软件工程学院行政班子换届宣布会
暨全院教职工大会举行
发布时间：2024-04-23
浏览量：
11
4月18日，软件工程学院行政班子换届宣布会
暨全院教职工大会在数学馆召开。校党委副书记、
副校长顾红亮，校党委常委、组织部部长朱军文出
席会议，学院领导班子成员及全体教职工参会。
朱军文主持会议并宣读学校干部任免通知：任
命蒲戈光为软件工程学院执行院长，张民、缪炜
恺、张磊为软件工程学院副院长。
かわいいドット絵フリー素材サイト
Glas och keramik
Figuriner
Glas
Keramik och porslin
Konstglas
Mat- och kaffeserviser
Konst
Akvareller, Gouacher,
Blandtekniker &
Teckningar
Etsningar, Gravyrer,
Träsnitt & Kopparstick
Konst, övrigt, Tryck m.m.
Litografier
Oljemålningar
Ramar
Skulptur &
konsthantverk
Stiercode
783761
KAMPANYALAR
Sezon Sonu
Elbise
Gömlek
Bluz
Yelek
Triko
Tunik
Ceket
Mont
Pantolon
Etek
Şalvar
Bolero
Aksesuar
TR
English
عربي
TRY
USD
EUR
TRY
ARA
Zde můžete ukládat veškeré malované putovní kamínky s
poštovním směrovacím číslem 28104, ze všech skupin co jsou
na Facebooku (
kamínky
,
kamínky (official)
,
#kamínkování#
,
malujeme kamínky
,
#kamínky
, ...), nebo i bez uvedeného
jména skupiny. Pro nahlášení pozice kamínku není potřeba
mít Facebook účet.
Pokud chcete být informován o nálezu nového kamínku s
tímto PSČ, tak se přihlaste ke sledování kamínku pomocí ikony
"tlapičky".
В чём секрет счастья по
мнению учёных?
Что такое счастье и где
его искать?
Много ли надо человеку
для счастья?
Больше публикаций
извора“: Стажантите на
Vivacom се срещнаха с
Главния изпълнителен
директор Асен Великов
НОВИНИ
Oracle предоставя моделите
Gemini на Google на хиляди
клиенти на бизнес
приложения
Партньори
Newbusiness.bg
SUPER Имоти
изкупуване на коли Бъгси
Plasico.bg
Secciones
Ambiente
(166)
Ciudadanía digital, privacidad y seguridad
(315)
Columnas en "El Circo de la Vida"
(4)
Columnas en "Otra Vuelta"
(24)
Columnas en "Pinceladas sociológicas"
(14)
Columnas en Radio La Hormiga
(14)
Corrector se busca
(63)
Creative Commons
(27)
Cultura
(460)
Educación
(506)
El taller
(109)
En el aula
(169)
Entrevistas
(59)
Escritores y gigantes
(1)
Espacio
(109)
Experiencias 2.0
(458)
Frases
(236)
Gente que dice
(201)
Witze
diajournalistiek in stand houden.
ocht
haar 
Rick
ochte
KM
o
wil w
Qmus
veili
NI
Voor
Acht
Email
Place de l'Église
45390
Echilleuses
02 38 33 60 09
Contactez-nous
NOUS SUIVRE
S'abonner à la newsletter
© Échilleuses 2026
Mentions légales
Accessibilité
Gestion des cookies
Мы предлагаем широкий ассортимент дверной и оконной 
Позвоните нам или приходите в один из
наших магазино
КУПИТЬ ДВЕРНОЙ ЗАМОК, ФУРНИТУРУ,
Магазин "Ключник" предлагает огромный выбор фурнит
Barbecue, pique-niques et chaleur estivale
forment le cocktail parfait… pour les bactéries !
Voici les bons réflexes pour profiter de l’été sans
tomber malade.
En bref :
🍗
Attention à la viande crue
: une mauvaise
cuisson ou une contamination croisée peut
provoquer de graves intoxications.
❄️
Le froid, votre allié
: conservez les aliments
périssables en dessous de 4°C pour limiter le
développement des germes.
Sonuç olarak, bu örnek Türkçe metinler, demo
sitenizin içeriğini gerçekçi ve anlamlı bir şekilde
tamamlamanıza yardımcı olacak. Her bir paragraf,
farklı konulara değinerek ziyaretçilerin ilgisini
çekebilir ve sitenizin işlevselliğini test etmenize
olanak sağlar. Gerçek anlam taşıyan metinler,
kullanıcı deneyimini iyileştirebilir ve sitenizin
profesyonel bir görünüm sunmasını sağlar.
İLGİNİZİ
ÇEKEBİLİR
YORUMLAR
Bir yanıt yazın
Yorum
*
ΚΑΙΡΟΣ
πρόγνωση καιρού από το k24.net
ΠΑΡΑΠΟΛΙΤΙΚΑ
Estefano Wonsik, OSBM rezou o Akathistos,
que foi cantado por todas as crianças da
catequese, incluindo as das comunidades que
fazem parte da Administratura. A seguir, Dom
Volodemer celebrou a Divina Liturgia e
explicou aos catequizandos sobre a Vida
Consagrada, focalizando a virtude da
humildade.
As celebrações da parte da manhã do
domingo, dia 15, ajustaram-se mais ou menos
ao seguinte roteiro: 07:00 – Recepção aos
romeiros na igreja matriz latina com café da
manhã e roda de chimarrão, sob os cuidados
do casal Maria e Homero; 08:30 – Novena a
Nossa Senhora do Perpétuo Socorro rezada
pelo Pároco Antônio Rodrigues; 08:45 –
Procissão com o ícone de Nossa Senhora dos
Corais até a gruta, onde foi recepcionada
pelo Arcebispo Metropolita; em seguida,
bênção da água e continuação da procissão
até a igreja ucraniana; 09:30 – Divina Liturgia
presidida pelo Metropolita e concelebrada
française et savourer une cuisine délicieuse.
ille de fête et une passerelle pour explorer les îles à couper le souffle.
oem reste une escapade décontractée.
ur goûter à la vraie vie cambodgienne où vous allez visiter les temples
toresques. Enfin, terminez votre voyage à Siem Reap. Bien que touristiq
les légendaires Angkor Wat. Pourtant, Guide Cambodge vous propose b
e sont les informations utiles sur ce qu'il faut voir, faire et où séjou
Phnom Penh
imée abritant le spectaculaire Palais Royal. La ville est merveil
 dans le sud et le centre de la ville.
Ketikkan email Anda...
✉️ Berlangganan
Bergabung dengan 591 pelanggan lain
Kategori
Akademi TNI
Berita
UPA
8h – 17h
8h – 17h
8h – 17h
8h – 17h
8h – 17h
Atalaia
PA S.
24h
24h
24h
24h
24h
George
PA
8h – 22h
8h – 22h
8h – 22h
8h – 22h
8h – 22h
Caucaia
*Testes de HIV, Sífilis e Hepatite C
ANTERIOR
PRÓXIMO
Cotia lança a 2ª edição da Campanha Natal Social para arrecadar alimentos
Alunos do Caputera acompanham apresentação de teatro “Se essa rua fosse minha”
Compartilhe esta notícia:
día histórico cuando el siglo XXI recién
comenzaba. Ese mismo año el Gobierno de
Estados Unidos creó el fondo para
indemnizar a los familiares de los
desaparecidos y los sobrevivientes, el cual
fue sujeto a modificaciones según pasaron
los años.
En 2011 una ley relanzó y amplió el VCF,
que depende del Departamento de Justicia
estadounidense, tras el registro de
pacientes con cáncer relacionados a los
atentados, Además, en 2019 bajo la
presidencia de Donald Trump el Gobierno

■ Instructions for the task: A verbatim transcription of all the entries above is required.

■ Task answer:
软件工程学院行政班子换届宣布会
暨全院教职工大会举行
发布时间：2024-04-23
浏览量：
11
4月18日，软件工程学院行政班子换届宣布会
暨全院教职工大会在数学馆召开。校党委副书记、
副校长顾红亮，校党委常委、组织部部长朱军文出
席会议，学院领导班子成员及全体教职工参会。
朱军文主持会议并宣读学校干部任免通知：任
命蒲戈光为软件工程学院执行院长，张民、缪炜
恺、张磊为软件工程学院副院长。
かわいいドット絵フリー素材サイト
Glas och keramik
Figuriner
Glas
Keramik och porslin
Konstglas
Mat- och kaffeserviser
Konst
Akvareller, Gouacher,
Blandtekniker &
Teckningar
Etsningar, Gravyrer,
Träsnitt & Kopparstick
Konst, övrigt, Tryck m.m.
Litografier
Oljemålningar
Ramar
Skulptur &
konsthantverk
Stiercode
783761
KAMPANYALAR
Sezon Sonu
Elbise
Gömlek
Bluz
Yelek
Triko
Tunik
Ceket
Mont
Pantolon
Etek
Şalvar
Bolero
Aksesuar
TR
English
عربي
TRY
USD
EUR
TRY
ARA
Zde můžete ukládat veškeré malované putovní kamínky s
poštovním směrovacím číslem 28104, ze všech skupin co jsou
na Facebooku (
kamínky
,
kamínky (official)
,
#kamínkování#
,
malujeme kamínky
,
#kamínky
, ...), nebo i bez uvedeného
jména skupiny. Pro nahlášení pozice kamínku není potřeba
mít Facebook účet.
Pokud chcete být informován o nálezu nového kamínku s
tímto PSČ, tak se přihlaste ke sledování kamínku pomocí ikony
"tlapičky".
В чём секрет счастья по
мнению учёных?
Что такое счастье и где
его искать?
Много ли надо человеку
для счастья?
Больше публикаций
извора“: Стажантите на
Vivacom се срещнаха с
Главния изпълнителен
директор Асен Великов
НОВИНИ
Oracle предоставя моделите
Gemini на Google на хиляди
клиенти на бизнес
приложения
Партньори
Newbusiness.bg
SUPER Имоти
изкупуване на коли Бъгси
Plasico.bg
Secciones
Ambiente
(166)
Ciudadanía digital, privacidad y seguridad
(315)
Columnas en "El Circo de la Vida"
(4)
Columnas en "Otra Vuelta"
(24)
Columnas en "Pinceladas sociológicas"
(14)
Columnas en Radio La Hormiga
(14)
Corrector se busca
(63)
Creative Commons
(27)
Cultura
(460)
Educación
(506)
El taller
(109)
En el aula
(169)
Entrevistas
(59)
Escritores y gigantes
(1)
Espacio
(109)
Experiencias 2.0
(458)
Frases
(236)
Gente que dice
(201)
Witze
diajournalistiek in stand houden.
ocht
haar 
Rick
ochte
KM
o
wil w
Qmus
veili
NI
Voor
Acht
Email
Place de l'Église
45390
Echilleuses
02 38 33 60 09
Contactez-nous
NOUS SUIVRE
S'abonner à la newsletter
© Échilleuses 2026
Mentions légales
Accessibilité
Gestion des cookies
Мы предлагаем широкий ассортимент дверной и оконной 
Позвоните нам или приходите в один из
наших магазино
КУПИТЬ ДВЕРНОЙ ЗАМОК, ФУРНИТУРУ,
Магазин "Ключник" предлагает огромный выбор фурнит
Barbecue, pique-niques et chaleur estivale
forment le cocktail parfait… pour les bactéries !
Voici les bons réflexes pour profiter de l’été sans
tomber malade.
En bref :
🍗
Attention à la viande crue
: une mauvaise
cuisson ou une contamination croisée peut
provoquer de graves intoxications.
❄️
Le froid, votre allié
: conservez les aliments
périssables en dessous de 4°C pour limiter le
développement des germes.
Sonuç olarak, bu örnek Türkçe metinler, demo
sitenizin içeriğini gerçekçi ve anlamlı bir şekilde
tamamlamanıza yardımcı olacak. Her bir paragraf,
farklı konulara değinerek ziyaretçilerin ilgisini
çekebilir ve sitenizin işlevselliğini test etmenize
olanak sağlar. Gerçek anlam taşıyan metinler,
kullanıcı deneyimini iyileştirebilir ve sitenizin
profesyonel bir görünüm sunmasını sağlar.
İLGİNİZİ
ÇEKEBİLİR
YORUMLAR
Bir yanıt yazın
Yorum
*
ΚΑΙΡΟΣ
πρόγνωση καιρού από το k24.net
ΠΑΡΑΠΟΛΙΤΙΚΑ
Estefano Wonsik, OSBM rezou o Akathistos,
que foi cantado por todas as crianças da
catequese, incluindo as das comunidades que
fazem parte da Administratura. A seguir, Dom
Volodemer celebrou a Divina Liturgia e
explicou aos catequizandos sobre a Vida
Consagrada, focalizando a virtude da
humildade.
As celebrações da parte da manhã do
domingo, dia 15, ajustaram-se mais ou menos
ao seguinte roteiro: 07:00 – Recepção aos
romeiros na igreja matriz latina com café da
manhã e roda de chimarrão, sob os cuidados
do casal Maria e Homero; 08:30 – Novena a
Nossa Senhora do Perpétuo Socorro rezada
pelo Pároco Antônio Rodrigues; 08:45 –
Procissão com o ícone de Nossa Senhora dos
Corais até a gruta, onde foi recepcionada
pelo Arcebispo Metropolita; em seguida,
bênção da água e continuação da procissão
até a igreja ucraniana; 09:30 – Divina Liturgia
presidida pelo Metropolita e concelebrada
française et savourer une cuisine délicieuse.
ille de fête et une passerelle pour explorer les îles à couper le souffle.
oem reste une escapade décontractée.
ur goûter à la vraie vie cambodgienne où vous allez visiter les temples
toresques. Enfin, terminez votre voyage à Siem Reap. Bien que touristiq
les légendaires Angkor Wat. Pourtant, Guide Cambodge vous propose b
e sont les informations utiles sur ce qu'il faut voir, faire et où séjou
Phnom Penh
imée abritant le spectaculaire Palais Royal. La ville est merveil
 dans le sud et le centre de la ville.
Ketikkan email Anda...
✉️ Berlangganan
Bergabung dengan 591 pelanggan lain
Kategori
Akademi TNI
Berita
UPA
8h – 17h
8h – 17h
8h – 17h
8h – 17h
8h – 17h
Atalaia
PA S.
24h
24h
24h
24h
24h
George
PA
8h – 22h
8h – 22h
8h – 22h
8h – 22h
8h – 22h
Caucaia
*Testes de HIV, Sífilis e Hepatite C
ANTERIOR
PRÓXIMO
Cotia lança a 2ª edição da Campanha Natal Social para arrecadar alimentos
Alunos do Caputera acompanham apresentação de teatro “Se essa rua fosse minha”
Compartilhe esta notícia:
día histórico cuando el siglo XXI recién
comenzaba. Ese mismo año el Gobierno de
Estados Unidos creó el fondo para
indemnizar a los familiares de los
desaparecidos y los sobrevivientes, el cual
fue sujeto a modificaciones según pasaron
los años.
En 2011 una ley relanzó y amplió el VCF,
que depende del Departamento de Justicia
estadounidense, tras el registro de
pacientes con cáncer relacionados a los
atentados, Además, en 2019 bajo la
presidencia de Donald Trump el Gobierno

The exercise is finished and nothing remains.